Please see the "Basis for Transliteration" tab for further help with transliteration used in the compilation of the  slokams.  (Note: Transliteration is used only for the slokams). It is our honest thought that as we progress, the students of "Sree Nrithya Siddhi School of Kuchipudi Dance" or any interested art lovers / students should be able to appreciate the significance of the Slokams . As the students learn and get comfortable with the slokams below, we will go into the details. All updates will be posted on the web site. Honest feedback / suggestions are appreciated. Prayer slokams are also included.  


The nAtya saSt'ram by Dr.pONamgi srIrAma appArAvu

The nAtya saSt'ram of Barat'amuni Translated into English by A Board of Scholars.

Notes from Kuchipudi Kalakshetram, Visakhapatnam. 

Slokam 1 :
Summary: This slokam was told by Sage Bharata to the other rishis. This slokam says: I bow my head reverentially to Lord Nataraja, the creator of dance and Lord Brahma, the creator of Natya Sastra. I hereby reveal the science of dance, as it was told to me by Lord Brahma (the creator of Natya Shatra).

Slokam 2 :
Summary: While offering prayers to the celestials, the anjali hastha (both the palms with the fingers all stretched, facing each other and put together) should be held above the head; to the Guru, in front of the forehead; and to all elders, in front of the chest. For others there are no specified rules.

Slokam 3 :
Summary: I pay my salutations to Mother Earth (Bhumi Devi) who is conceived from Lord Vishnu's power and strength. She, who is endowed with precious gems and a magnificent horizon of picturesque colors, is the embodiment of beauty and wealth.

Slokam 4 :
Summary: Oh Mother Earth, you who are dressed by the blue oceans and have the mountains as breasts, please forgive me for stamping on you with my feet while dancing.

Slokam 5 :
Summary: The Saushtavam posture of a dancer is described in the above slokam. It is defined as the alignment of the ears with the waist; the elbows and the shoulders with the neck; while having the body stretched forward, with the chest raised. This is called Saushtavam.

Slokam 6 :
Summary: A Matrka is formed by the combination of stanakas, charis and nritta hastas. A few matrkas form a karanaa.

Slokam 7 :
Summary: To execute a karana, the left hand should be placed in front of the chest and the feet should be turned to the side. Dance should be started with the right hand and right foot.

Slokam 8 :
Summary: Through dance, one can attain the goals of human life (the four purusharthas: dharma, ardha, kaama and moksha), name and fame and is also said to be ideal for providing a righteous path for future generations.

Slokam 9 :
Summary: Lord Brahma said,“ I hereby describe Natya, which is enriched by all sciences and all sculptures, and which can be considered as the Panchama Veda (fifth holy scripture)”.
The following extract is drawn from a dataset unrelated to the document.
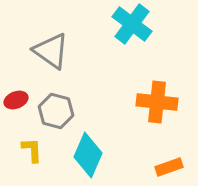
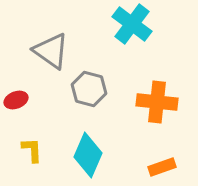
gray hexagon: moved 33 px right, 22 px up
orange rectangle: moved 7 px left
Note: Sastraas are identified as six. They are as follows:
  1. Vyakaranam
  2. Chandassu
  3. Nyayamu
  4. Jyotishyamu
  5. Niruktam
  6. Meemamsa

Slokam 10 :
Summary: Lord Brahma created Natya Sastra by incorporating literature (PaaTham), music (Geetam), expression (Abhinayamu) and emotion (Rasa) extracting each of them from Rig, Sama, Yajur and Atharvana Vedas respectively.

Slokam 11 :
Summary: There is no jnaanam, no silpam, no vidya, no yogam and no karma in the world that is not already present in Natya.

Slokam 12 :
Summary: The nature of the world is a combination of happiness and sorrow which exist in equal measure. When this is expressed through different movements of our body, it is called Natya.
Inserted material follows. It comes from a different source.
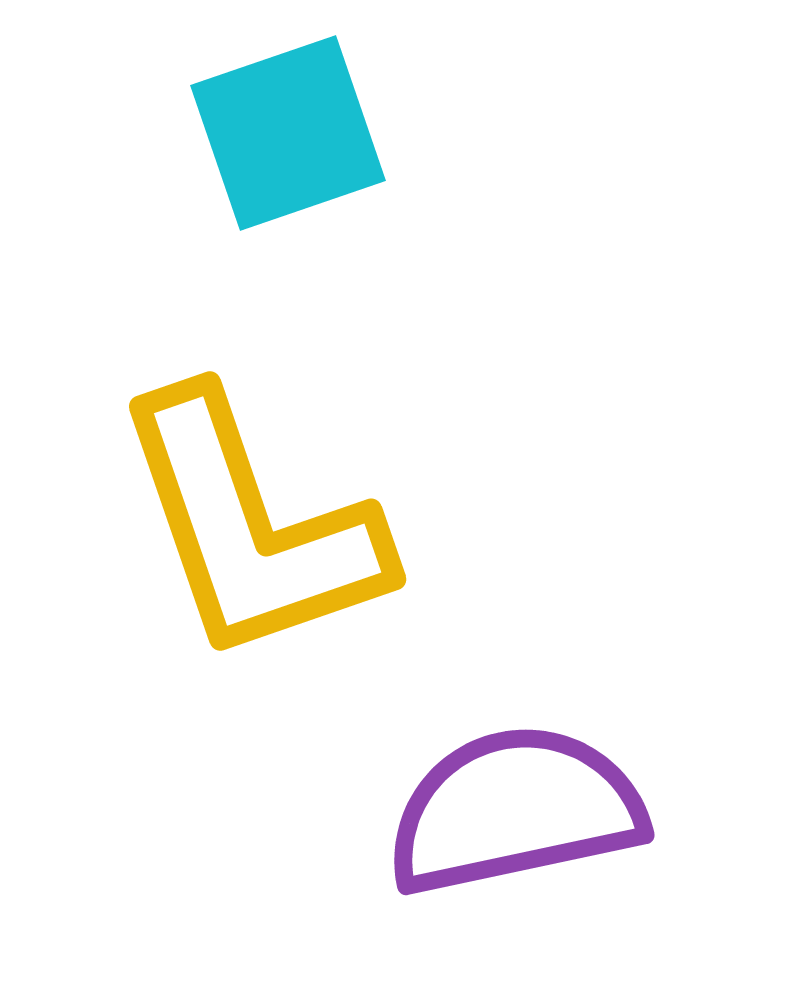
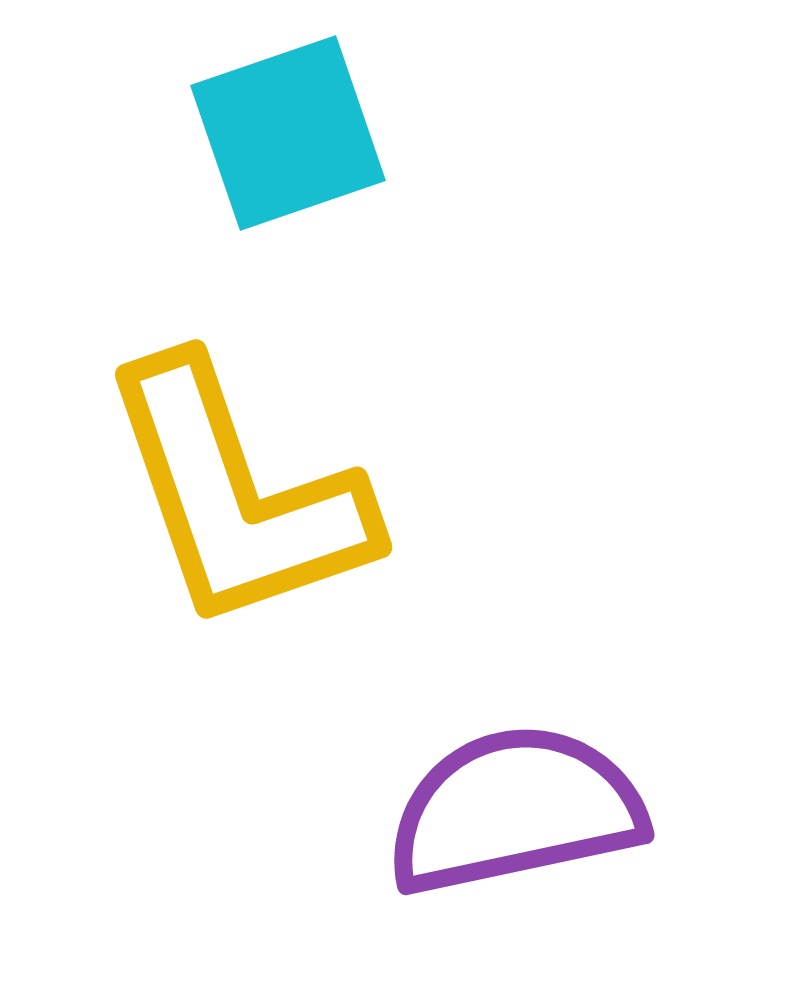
yellow L-shape: moved 14 px left, 32 px up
nAtyam, nr't't'am,  nr't'yam
Slokam 13 :
Summary: Dance is classified into three different groups by the saints, namely Natyam, Nruttam and Nrutyam. Natyam is defined as the one which is associated with a drama or narrative (natakam) which also involves a previous story.

Slokam 14 :
Summary: Nritta is defined as the dance exclusive of Rasa (emotion) and Bhava (mood). Nrithya is defined as the dance inclusive of Rasa (emotion), Bhava (mood), Sahithya (text of the song) and Abhinaya (expression).

Slokam 15 :
Summary: The above mentioned three-fold classification of Natya is further classified into two varieties, namely, Laasya and Tandava. Laasya involves graceful elements where as Tandava is described as the vigorous part of dance.

Slokam 16 :
Summary: Without emotions, dance is meaningless. Emotion originates through the combination of Vibhava (cause or determinant), Anubhava (consequent) and Sanchaari Bhava (transitory state of mind).

Slokam 17 :
Summary: Natyam comprises of the following attributes: Rasa (emotion), Bhava (mood), Abhinaya ( expression), Dharmi (representative technique),Vrtti (style employed in a dramatic representation), Pravrtti (usage if local style in vogue in some regions), Siddhi (achievement), Swara (musical notes), Atodhya (musical instruments), Ganam (song or music) and Rangastalamu (stage).